Morgan then returned to his lodgings, told his landlady what he had done, and said that he expected the policeman would come for him. They do things differently in Tintern, of course, so it wasn’t until the following day that he was detained by Constable Williams. Morgan freely confessed, though added that really, he should have shot Miss Price. So the police got Morgan out of his lodgings, but the doctor was struggling to get the bullet out of Moreton, a difficulty that persisted for some time.
George William Morgan was charged by the magistrates in Chepstow with shooting, with intent to murder. He claimed he acted in self-defence, as Moreton threatened to smash his brains out with a stone and felt that in these circumstances his actions had been perfectly reasonable.
A reporter went to see Moreton who was in bed, lying on his back, eager to point to a hole just below his throat where the bullet entered. The ballet is inside here somewhere,’ he said, ‘and the doctor thinks it will cover over in time. He says it would be a very dangerous place to probe,’ which just goes to show that medical knowledge in Tintern at this time was far more advanced than you thought.

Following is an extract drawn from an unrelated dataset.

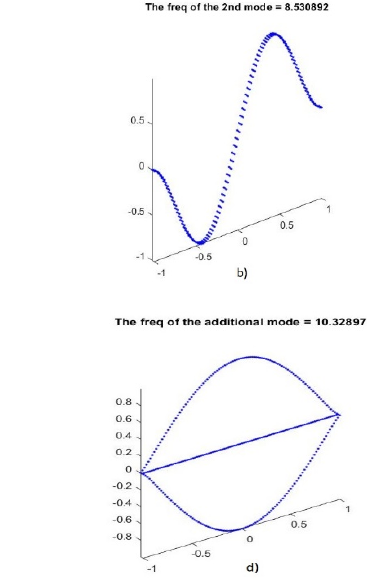
Figure 7. Vibrational modes of the beam: ( a ) 1st mode, ( b ) 2nd mode, ( c ) 3rd mode, ( d ) an additional mode related to the plate natural modes between the 2nd and the 3rd modes. Table 5. Natural frequencies in order of the material distribution and boundary conditions. λ B.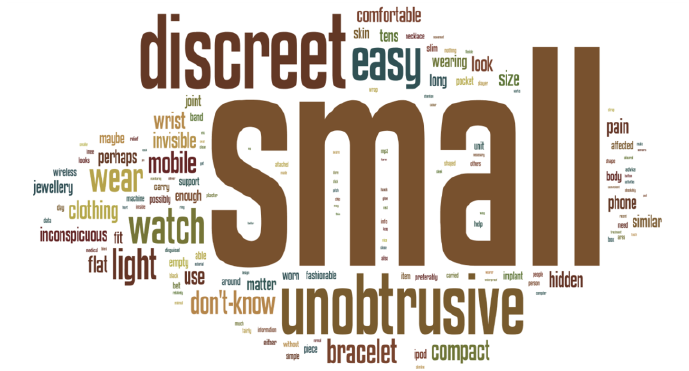
Figure 5. Word cloud generated for the question of how a wearable device should look. The cloud provides a graphical representation of the frequency at which specific words are used.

Things were a little more complicated back at the Anchor, where the two women were in disputed possession of the house. Miss Price was managing the business and held the keys, whilst Mrs Moreton took refuge in the kitchen The barmaid refused to say anything, but Mrs. Moreton, eagerly invited the reporter into the kitchen, and then unfolded a long story of the wrongs she said had been inflicted upon her by her husband who repeatedly evinced a partiality for Miss Price. I think we know what she means.
On Sunday, Morgan wrote to his employer, Mr. Israel, from his cell to explain his absence from work.
Chepstow, Sunday.
Dear Sir,
I am sorry I cannot- be with you tomorrow, as I am arrested for shooting at a man who made an attempt on my life and it may be some time before I can come to Cardiff. However, as soon as I can I will. I saw the man previously in my wife’s bedroom, so you can easily understand how matters are. The man was drunk, and being a powerful man, I should have had no chance with him. I am heartily sorry. The man won’t prosecute, as he knows it was his own fault; but trusting it will be all right.
I beg to remain, yours faithfully,G. MORGAN
It is not the kind of letter that you receive that often, though Morgan was wrong in one respect. Moreton did prosecute. You won’t be surprised to learn that Morgan conducted his own defence in court in July but, on the judge’s suggestion, he pleaded guilty to unlawful wounding. In light of the provocation he received, and the time he had already spent in prison, he was bound over to keep the peace for two years.
What happened to the fragrant Miss Price remains a mystery.
This was not the only excitement in Wales in April 1894. The Duleep Singh, a ship sailing from Barry to Brazil and Australia with coal, fetched up in New York with a man in irons who had stabbed and killed the shipmate who had attacked him with a belaying pin and who was then buried at sea, but that is a story for another time.
I shall conclude, instead, with dramatic news from Newport where Robert Lewis, handed himself over to Police Sergeant Porter, confessing that he had murdered John Jones in Caernarvon thirteen years ago when he threw him into a pit at a tannery. However urgent enquiries by the police quickly established that Jones hadn’t been murdered at all. He had emigrated to America. So they released the disappointed Lewis and sent him on his way. He had given himself up to get free lodgings for the night.